Reescreva o trecho do texto sobre a quadrilha Balança Mas Não Cai que vai de "Outra integrante de" até "para o ano.", substituindo "quadrilha junina" por "quadrilha".

■ **Trecho para leitura**:
»»

Outra integrante de quadrilha junina que comenta o cenário deste ano vem da Balança Mas Não Cai, da cidade de Itabaiana.É um grupo com passagens de avós, pais, irmãos e filhas, como é o caso da marcadora Elivânia Vieira, que viu toda uma linhagem passar pela quadrilha junina e agora tenta atrair outros familiares. Há 26 anos ela é a pessoa que dita o ritmo e organiza as apresentações. Por sinal, ela é a primeira e única marcadora mulher do estado e, aos 46 anos, tornou-se referência para muitas gerações de meninas. Elivânia ressalta que a pandemia atrapalhou todos os preparativos para o ano.

“Estava tudo pronto, só aguardando a finalização para a compra de tecidos no armarinho, sapatos, arranjos, chapéus e confeccionar o trajes. As coreografias estavam lindas para a gente entrar no arraial e encantar a multidão. Durante os 38 anos que a quadrilha tem, nunca ficamos sem dançar, esse momento é o ano mais difícil, achamos que toda a turbulência iria passar, e o grupo só caiu em si quando quando foi anunciado o cancelamento dos festejos, ali foi uma morte para a gente”, afirmou a marcadora.

««

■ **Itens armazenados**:
»»

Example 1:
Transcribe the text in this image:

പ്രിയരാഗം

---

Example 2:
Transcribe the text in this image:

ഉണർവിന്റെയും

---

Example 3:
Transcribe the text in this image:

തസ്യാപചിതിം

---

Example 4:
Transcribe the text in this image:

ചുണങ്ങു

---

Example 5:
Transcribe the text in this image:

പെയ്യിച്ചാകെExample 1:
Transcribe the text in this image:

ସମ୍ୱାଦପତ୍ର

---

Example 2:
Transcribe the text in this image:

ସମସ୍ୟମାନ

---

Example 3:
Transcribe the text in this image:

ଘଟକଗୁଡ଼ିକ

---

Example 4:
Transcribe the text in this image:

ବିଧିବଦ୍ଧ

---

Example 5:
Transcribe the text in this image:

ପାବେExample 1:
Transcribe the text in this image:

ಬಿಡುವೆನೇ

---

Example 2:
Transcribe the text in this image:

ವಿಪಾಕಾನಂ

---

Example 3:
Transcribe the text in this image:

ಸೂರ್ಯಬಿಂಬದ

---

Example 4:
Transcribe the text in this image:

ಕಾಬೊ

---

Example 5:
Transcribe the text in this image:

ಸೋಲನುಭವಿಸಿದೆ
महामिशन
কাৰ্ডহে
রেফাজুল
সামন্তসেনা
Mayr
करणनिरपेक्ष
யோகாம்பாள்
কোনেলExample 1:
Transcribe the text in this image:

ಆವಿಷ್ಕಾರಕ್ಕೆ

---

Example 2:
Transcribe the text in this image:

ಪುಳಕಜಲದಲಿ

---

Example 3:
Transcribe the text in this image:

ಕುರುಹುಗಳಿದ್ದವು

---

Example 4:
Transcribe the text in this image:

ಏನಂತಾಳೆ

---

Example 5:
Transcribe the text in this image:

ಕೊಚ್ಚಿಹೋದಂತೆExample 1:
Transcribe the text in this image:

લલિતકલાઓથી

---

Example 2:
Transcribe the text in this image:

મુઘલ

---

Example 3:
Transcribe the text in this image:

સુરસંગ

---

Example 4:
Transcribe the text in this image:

««

■ **Sua solução**:
Outra integrante de quadrilha que comenta o cenário deste ano vem da Balança Mas Não Cai, da cidade de Itabaiana.É um grupo com passagens de avós, pais, irmãos e filhas, como é o caso da marcadora Elivânia Vieira, que viu toda uma linhagem passar pela quadrilha e agora tenta atrair outros familiares. Há 26 anos ela é a pessoa que dita o ritmo e organiza as apresentações. Por sinal, ela é a primeira e única marcadora mulher do estado e, aos 46 anos, tornou-se referência para muitas gerações de meninas. Elivânia ressalta que a pandemia atrapalhou todos os preparativos para o ano.